If she concentrated on that, she could pretend the previous night had never happened.
“What are you thinking?”
“Zip drives.” Only a little lie. “And what might be on the disk. I mean, I don’t know what file types they might be, or what sort of software I’d need to read them. It’s got to be important though, right? If people are killing over it?”
“Important to someone.” He unlocked the SUV and pulled open her door. “I don’t know if it’ll give you your answers, but it was important to your mom.”
Inside the vehicle, Kat tucked her bag between her feet and fiddled with her phone as Andrew climbed in. “This is all crazy, isn’t it? Us, acting like we’re in the supernatural version of National Treasure.
Safety deposit boxes and snipers… This is crazy. Nuts.”
He buckled his seatbelt and shook his head. “The crazy part is that I’m getting used to it.”
It was hard to get out the words, but she needed to ask one question. “You still want to see this through?”
“Hell yeah. I’m not going anywhere.”
Relief. Confusion. Andrew had her twisted in knots so complex she couldn’t begin to see how to unravel them. Talking to him about anything serious felt like the first time she’d tried to understand recursion. Maybe they were recursive, cycling back through the pain they’d caused each other, each hurt built upon the last. He hurt because she hurt because he hurt because she hurt…
Back and back until they hit the base case. The night she’d lost control and nearly destroyed them both.
She had to say something. To find some rapport, casual small talk to fill the time between awkward moments that were too real. “I’m glad you’ve got all that new training then. If we’re about to embark on a caper adventure, I’ll need an action hero.”
His brows drew together. “That isn’t who I am, Kat. Why I train.”
So much for light hearted. “I know. I’m just… It’s a joke. Laugh.”
His mood didn’t change. “I’m not a hero.”
“Who gets to decide that? Is there a guild? A committee?”
Finally, a hint of a smile appeared. “You can’t take my word for it?”
“Don’t see why I should,” she retorted, then smiled. “You’re not taking mine.”
“Fine, you got me. I’m a hero, and this is a big damn grand adventure full of thrills and spills.”
It was exactly the way they’d always talked to each other, but the ease was gone. She might as well be writing her own dialog in script format. Smile here.
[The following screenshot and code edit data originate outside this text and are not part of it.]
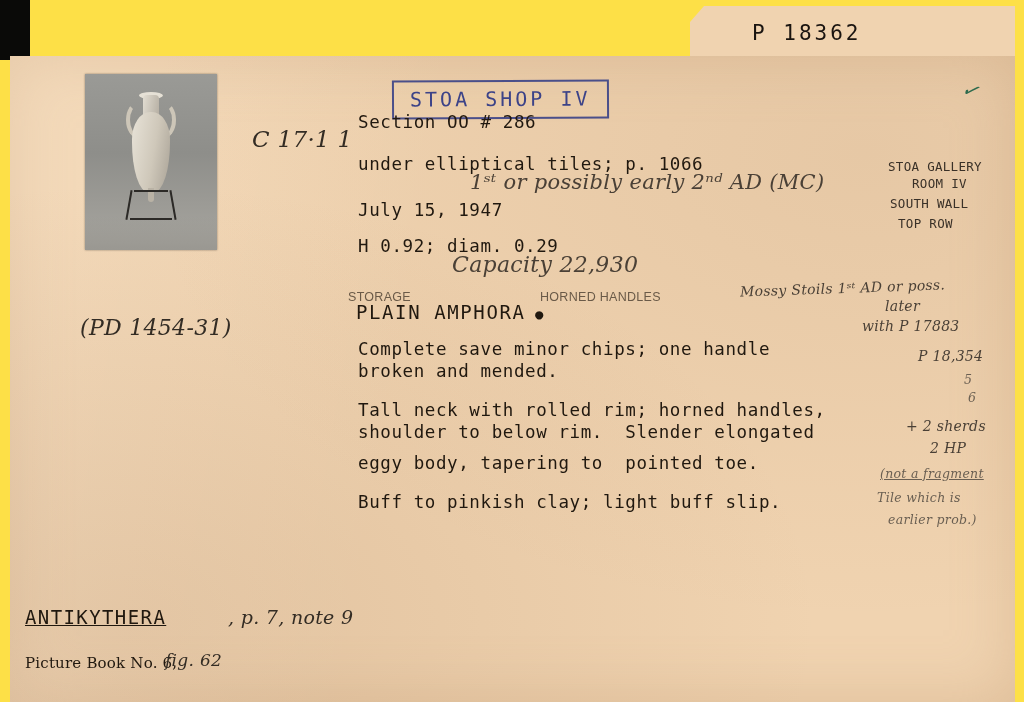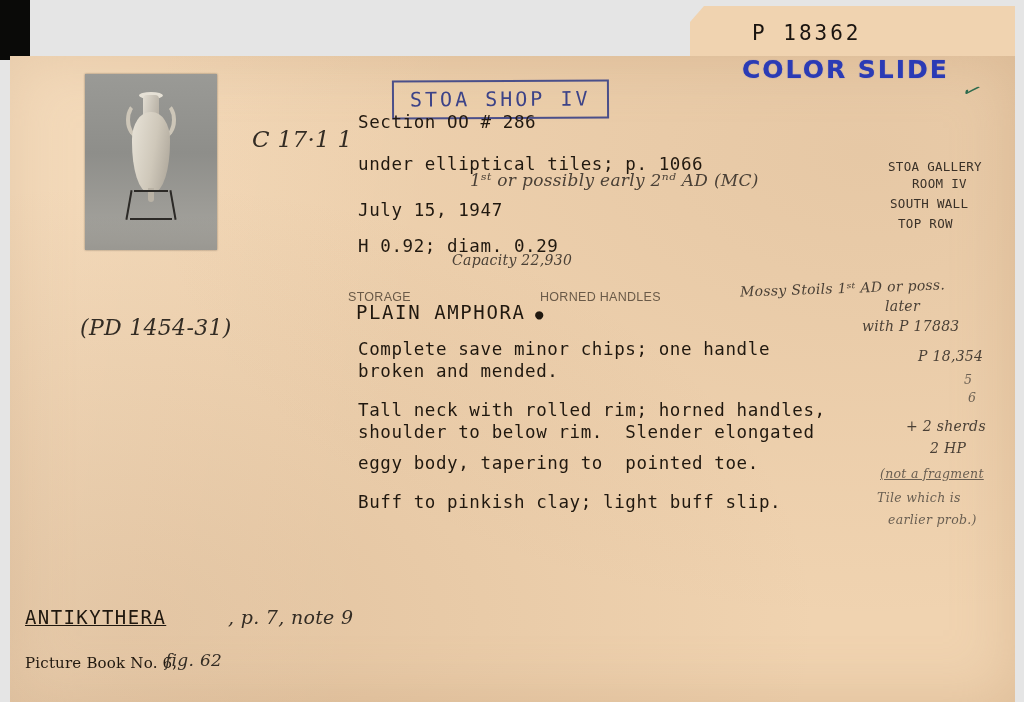--- a/index.html
+++ b/index.html
@@ -10,21 +10,21 @@
   body {
     width: 1024px;
     height: 702px;
     overflow: hidden;
     font-family: "DejaVu Sans Mono", monospace;
   }
   #card-scene {
     position: relative;
     width: 1024px;
     height: 702px;
-    background: #e5e5e5;
+    background: #fde047;
   }
   
   .dark-corner-tl {
     position: absolute;
     left: 0; top: 0;
     width: 30px; height: 60px;
     background: #0a0a08;
   }
   .card {
     position: absolute;
@@ -219,21 +219,20 @@
 
   <div class="dark-corner-tl"></div>
 
   <div class="card-tab"></div>
 
   <div class="card">
     <div class="paper-grain"></div>
   </div>
 
   <div class="stamp-black" style="left:752px; top:21px;">P 18362</div>
-  <div class="stamp-blue" style="left:742px; top:55px;">COLOR SLIDE</div>
 
   <div class="hand" style="left:962px; top:78px; color:#2e6b4e; font-size:20px; transform:rotate(18deg);">✓</div>
 
   <div class="stamp-box" style="left:392px; top:80px;">STOA SHOP IV</div>
 
   <div class="photo">
     <div class="shadow-floor"></div>
     <div class="vessel">
       <div class="handle-l"></div>
       <div class="handle-r"></div>
@@ -250,27 +249,27 @@
     </div>
   </div>
 
   <div class="hand dark" style="left:252px; top:126px; font-size:23px;">C 17·1 1</div>
 
   <div class="hand dark" style="left:80px; top:315px; font-size:22px;">(PD 1454-31)</div>
 
   <div class="typed" style="left:358px; top:110px;">Section OO # 286</div>
   <div class="typed" style="left:358px; top:152px;">under elliptical tiles; p. 1066</div>
 
-  <div class="hand" style="left:470px; top:170px; font-size:17px;">1ˢᵗ or possibly early 2ⁿᵈ AD (MC)</div>
+  <div class="hand" style="left:470px; top:170px; font-size:21px;">1ˢᵗ or possibly early 2ⁿᵈ AD (MC)</div>
 
   <div class="typed" style="left:358px; top:198px;">July 15, 1947</div>
 
   <div class="typed" style="left:358px; top:234px;">H 0.92; diam. 0.29</div>
 
-  <div class="hand" style="left:452px; top:252px; font-size:14px;">Capacity 22,930</div>
+  <div class="hand" style="left:452px; top:252px; font-size:22px;">Capacity 22,930</div>
 
   <div class="typed tiny faded" style="left:348px; top:285px;">STORAGE</div>
   <div class="typed tiny faded" style="left:540px; top:285px;">HORNED HANDLES</div>
 
   <div class="typed" style="left:356px; top:300px; font-size:19px; letter-spacing:1.6px;">PLAIN AMPHORA</div>
   <div class="typed" style="left:535px; top:302px; font-size:14px;">●</div>
 
   <div class="typed" style="left:358px; top:337px;">Complete save minor chips; one handle</div>
   <div class="typed" style="left:358px; top:359px;">broken and mended.</div>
Laugh there. Insert pithy pop-culture reference. She was a walking, talking parody of the girl who’d died the night she’d killed.
So she broke script. “You’re here. You’re helping. Right now, that seems pretty heroic to me.”
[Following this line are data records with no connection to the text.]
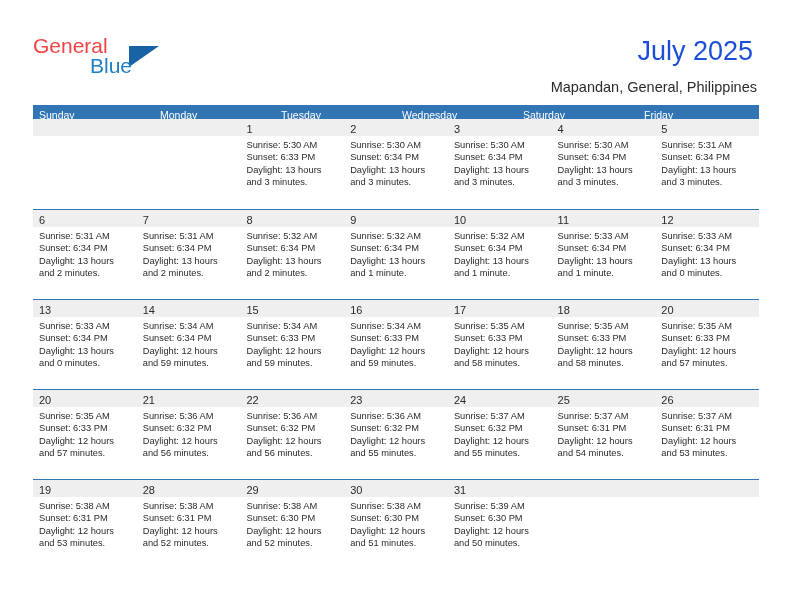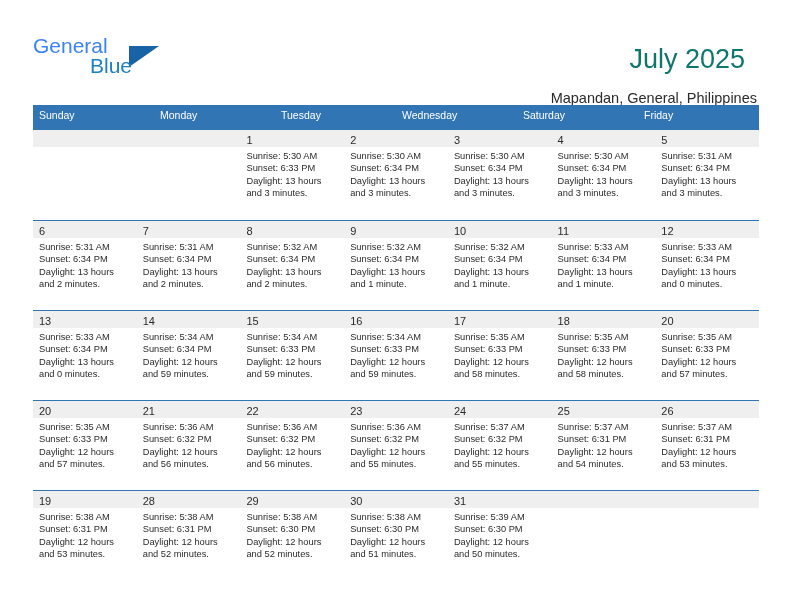--- a/index.html
+++ b/index.html
@@ -35,21 +35,21 @@
     top: 4px;
     width: 200px;
     height: 56px;
   }
   .brand-general {
     position: absolute;
     left: 0;
     top: 0;
     font-size: 21px;
     letter-spacing: 0px;
-    color: #3b82f6;
+    color: #ef4444;
     font-family: "Liberation Sans", sans-serif;
   }
   .brand-blue {
     position: absolute;
     left: 57px;
     top: 20px;
     font-size: 21px;
     color: #1d7fc4;
     font-family: "Liberation Sans", sans-serif;
   }
@@ -64,45 +64,45 @@
   }
 
   .title-block {
     position: absolute;
     right: 0;
     top: 0;
     text-align: right;
   }
   .cal-title {
     font-size: 27px;
-    color: #0f766e;
+    color: #1d4ed8;
     line-height: 34px;
     white-space: nowrap;
     font-weight: normal;
-    margin: 12px;
+    margin: 4px;
   }
   .cal-subtitle {
     font-size: 14.5px;
     color: #2b2b2b;
     line-height: 20px;
     margin-top: 9px;
     white-space: nowrap;
   }
 
   
   .calendar {
     position: absolute;
     left: 33px;
     top: 105px;
     width: 726px;
   }
   .dow-row {
     display: flex;
     background: #3275b5;
-    height: 25px;
+    height: 14px;
   }
   .dow {
     flex: 1 1 0;
     color: #ffffff;
     font-size: 10.5px;
     line-height: 21px;
     padding-left: 6px;
     box-sizing: border-box;
     overflow: hidden;
     white-space: nowrap;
He stared straight ahead, even as he reached out and grasped her hand. “I always will, no matter what happens between us.”
Callused fingers against her skin triggered a rush of need totally out of proportion with the gentle touch.
She knew the pleasure of his touch now, and her body wasn’t going to let her forget it. Her cheeks heated, and she squeezed his fingers once before easing her hand away. “Maybe we shouldn’t touch while you’re driving.”
“Good plan.” He started the engine, backed out of the parking space and angled the vehicle toward the main road. “Back to the hotel, then, and we’ll figure out the next step.”